Die innere, älteste Mühlhäuser Stadtmauer war knapp 2,8 kilometer lang (davon sind 2,2 Kilometer bis heute erhalten) und umschloss ein Gebiet von rund 50 Hektar Fläche. Diese Fläche hatte die Gestalt eines etwas gerundeten und nicht ganz ebenmäßigen Rechtecks, dessen maximale Ost-West-Ausdehnung fast doppelt so lang ist (1000 Meter) wie seine maximale Nord-Süd-Ausdehnung (500 Meter). Zu ihrem ursprünglichen Bestand gehörten die vier Haupttore, nämlich das Görmartor im Nordosten, das Erfurter Tor im Südosten, das Felchtaer Tor im Südwesten und das nach der Marienkirche (=Frauenkirche) benannte Frauentor im Nordwesten sowie wahrscheinlich vier Pforten: die Eselspforte und die Burgpforte auf der Nordseite sowie die - namentlich nicht bekannte - Pforte am Ausgang der Brunnenkreßstraße und eine weitere, nur erschlossene Pforte zur Spielbergstraße auf der Südseite. Ob der ursprüngliche Hauptzugang zur Burg über die Breitenstraße bereits mit dem Bau der Mauer zwischen Burg und Stadt vor 1251 geschlossen wurde oder erst nach dem Abriss der Burg ab 1256 ist ungeklärt.

Als Material für die innere (und später auch äußere) Stadtmauer einschließlich der Tore und Türme wurde der in Mühlhausen vorkommende und hier gebrochene Travertin verwendet, ein geologisch junger Süßwasserkalk. Die innere Stadtmauer wurde als zweischaliges Mauerwerk ausgeführt.
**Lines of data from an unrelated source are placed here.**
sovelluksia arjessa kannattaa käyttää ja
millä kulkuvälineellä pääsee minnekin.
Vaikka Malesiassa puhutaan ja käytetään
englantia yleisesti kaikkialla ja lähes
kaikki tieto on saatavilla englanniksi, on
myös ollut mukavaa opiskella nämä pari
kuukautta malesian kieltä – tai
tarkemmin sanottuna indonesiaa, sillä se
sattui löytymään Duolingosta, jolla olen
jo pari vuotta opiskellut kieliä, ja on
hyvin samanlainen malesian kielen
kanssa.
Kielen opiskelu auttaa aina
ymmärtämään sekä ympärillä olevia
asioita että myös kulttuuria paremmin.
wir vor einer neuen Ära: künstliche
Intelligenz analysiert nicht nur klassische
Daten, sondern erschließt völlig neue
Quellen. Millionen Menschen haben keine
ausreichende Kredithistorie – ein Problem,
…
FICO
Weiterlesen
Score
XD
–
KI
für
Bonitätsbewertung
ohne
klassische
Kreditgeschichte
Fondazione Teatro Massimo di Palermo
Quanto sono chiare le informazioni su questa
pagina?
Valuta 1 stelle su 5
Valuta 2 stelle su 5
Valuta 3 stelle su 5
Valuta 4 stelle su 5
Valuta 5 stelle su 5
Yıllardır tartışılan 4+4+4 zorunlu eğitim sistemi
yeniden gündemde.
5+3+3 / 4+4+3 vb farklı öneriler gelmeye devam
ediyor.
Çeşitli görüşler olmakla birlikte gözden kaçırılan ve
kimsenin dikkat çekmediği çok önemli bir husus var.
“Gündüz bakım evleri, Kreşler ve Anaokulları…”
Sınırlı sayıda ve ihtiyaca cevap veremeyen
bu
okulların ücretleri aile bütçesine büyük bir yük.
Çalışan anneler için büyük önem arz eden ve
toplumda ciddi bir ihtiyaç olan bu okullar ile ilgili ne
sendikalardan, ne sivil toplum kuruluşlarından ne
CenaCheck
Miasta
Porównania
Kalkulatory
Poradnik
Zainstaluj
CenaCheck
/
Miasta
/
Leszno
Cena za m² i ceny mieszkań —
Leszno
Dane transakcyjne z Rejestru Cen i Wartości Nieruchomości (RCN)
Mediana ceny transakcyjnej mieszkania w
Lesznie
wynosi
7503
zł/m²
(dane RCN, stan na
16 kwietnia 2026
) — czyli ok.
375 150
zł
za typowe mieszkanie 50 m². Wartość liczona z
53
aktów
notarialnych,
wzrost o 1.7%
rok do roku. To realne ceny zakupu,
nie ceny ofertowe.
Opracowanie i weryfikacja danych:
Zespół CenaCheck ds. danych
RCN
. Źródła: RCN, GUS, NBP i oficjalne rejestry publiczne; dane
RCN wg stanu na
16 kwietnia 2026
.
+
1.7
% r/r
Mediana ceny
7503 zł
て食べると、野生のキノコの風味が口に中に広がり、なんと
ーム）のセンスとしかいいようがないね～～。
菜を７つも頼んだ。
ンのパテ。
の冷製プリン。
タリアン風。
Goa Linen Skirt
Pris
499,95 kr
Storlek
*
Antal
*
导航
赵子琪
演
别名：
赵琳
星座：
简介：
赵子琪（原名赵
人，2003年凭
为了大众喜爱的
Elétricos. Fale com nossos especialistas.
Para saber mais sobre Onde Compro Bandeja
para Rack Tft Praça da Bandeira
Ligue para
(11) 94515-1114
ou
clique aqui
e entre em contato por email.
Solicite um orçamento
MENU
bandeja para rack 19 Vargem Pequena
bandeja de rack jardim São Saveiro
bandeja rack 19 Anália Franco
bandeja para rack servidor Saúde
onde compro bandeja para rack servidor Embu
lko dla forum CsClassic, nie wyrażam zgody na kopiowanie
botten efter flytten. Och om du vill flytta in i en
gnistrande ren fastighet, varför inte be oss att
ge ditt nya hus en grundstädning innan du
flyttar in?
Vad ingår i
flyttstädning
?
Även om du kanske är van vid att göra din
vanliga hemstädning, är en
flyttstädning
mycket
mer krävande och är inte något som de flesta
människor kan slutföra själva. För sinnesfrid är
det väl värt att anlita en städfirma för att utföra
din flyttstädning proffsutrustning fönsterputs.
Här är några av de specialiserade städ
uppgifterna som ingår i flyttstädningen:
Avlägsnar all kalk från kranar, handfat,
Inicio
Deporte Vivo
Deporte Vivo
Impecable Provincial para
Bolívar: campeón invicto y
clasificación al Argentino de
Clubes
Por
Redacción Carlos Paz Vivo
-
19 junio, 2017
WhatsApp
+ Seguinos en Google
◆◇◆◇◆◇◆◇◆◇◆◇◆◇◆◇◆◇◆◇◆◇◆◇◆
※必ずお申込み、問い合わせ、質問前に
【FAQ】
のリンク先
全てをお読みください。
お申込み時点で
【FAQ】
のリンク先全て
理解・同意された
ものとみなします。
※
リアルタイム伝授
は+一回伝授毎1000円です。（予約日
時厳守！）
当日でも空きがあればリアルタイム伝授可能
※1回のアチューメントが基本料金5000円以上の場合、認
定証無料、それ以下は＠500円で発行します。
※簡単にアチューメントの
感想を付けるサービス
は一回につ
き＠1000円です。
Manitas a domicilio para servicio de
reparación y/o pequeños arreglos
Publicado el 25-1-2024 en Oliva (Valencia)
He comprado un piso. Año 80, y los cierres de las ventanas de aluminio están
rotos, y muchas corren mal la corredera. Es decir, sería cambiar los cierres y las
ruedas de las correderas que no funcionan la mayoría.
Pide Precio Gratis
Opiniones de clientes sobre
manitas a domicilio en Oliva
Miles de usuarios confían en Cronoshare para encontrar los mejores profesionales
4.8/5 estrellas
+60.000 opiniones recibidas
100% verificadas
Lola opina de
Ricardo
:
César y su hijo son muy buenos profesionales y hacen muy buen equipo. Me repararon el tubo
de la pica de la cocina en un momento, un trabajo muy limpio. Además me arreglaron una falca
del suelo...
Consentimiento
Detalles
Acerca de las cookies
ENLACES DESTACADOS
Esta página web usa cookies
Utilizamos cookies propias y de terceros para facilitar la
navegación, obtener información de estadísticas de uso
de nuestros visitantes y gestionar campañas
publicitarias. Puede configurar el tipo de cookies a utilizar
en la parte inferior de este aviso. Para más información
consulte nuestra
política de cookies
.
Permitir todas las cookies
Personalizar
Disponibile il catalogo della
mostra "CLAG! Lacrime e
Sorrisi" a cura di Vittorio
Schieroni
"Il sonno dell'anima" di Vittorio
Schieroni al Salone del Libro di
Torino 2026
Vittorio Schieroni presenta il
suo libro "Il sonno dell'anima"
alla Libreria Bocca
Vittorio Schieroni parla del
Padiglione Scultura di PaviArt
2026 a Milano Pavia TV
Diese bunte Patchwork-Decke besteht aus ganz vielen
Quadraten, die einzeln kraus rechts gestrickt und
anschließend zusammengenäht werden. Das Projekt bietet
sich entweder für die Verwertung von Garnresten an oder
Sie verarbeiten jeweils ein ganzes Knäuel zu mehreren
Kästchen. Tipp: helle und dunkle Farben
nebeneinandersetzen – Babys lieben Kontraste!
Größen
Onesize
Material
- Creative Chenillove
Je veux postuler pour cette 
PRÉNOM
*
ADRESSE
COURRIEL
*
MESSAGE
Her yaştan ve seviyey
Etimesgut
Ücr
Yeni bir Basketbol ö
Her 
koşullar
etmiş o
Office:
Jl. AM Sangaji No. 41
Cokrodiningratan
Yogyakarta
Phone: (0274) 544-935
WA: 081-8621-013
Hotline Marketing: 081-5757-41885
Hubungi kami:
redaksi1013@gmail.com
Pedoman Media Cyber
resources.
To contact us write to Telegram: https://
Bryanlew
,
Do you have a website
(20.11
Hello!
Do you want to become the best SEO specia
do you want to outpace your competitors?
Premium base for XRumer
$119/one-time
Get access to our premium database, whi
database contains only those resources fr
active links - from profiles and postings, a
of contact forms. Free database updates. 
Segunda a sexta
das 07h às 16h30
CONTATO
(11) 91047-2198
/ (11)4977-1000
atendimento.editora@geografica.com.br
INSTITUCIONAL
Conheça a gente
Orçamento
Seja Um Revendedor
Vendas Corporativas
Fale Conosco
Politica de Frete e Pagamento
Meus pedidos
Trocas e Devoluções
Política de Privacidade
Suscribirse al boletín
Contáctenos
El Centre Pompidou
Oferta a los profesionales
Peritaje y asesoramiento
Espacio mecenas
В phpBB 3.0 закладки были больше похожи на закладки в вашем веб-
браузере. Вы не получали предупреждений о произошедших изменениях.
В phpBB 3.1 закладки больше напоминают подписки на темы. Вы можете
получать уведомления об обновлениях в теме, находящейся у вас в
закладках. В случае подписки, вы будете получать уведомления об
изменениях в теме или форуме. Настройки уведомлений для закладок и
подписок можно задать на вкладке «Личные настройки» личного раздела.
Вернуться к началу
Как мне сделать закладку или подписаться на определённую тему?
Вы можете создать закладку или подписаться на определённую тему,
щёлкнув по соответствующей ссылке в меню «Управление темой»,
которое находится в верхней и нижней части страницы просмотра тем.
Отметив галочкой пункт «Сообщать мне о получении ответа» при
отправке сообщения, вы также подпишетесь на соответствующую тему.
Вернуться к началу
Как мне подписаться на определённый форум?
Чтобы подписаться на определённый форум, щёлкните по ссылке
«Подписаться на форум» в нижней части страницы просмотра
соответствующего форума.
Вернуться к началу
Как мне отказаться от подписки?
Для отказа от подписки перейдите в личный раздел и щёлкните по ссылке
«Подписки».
Ihre Stärke bis zur Höhe des Wehrgang schwankt zwischen etwa 1,5 Metern und - nur ausnahmsweise erreicht - maximal 2 Metern. [...] Ob diese beträchtlichen Schwankungen in der Stärke der Mauer bereits ursprünglich vorhanden waren oder durch die vielen Reparaturen entstanden, die immer wieder und an vielen Stellen wegen des Einsturzes einer Schale oder sogar der Mauer über die gesamte Breite notwenig wurden, ist ungeklärt. [...] Auch die - nur an wenigen Stellen erhaltene, ursprüngliche Höhe der Stadtmauer war nicht einheitlich.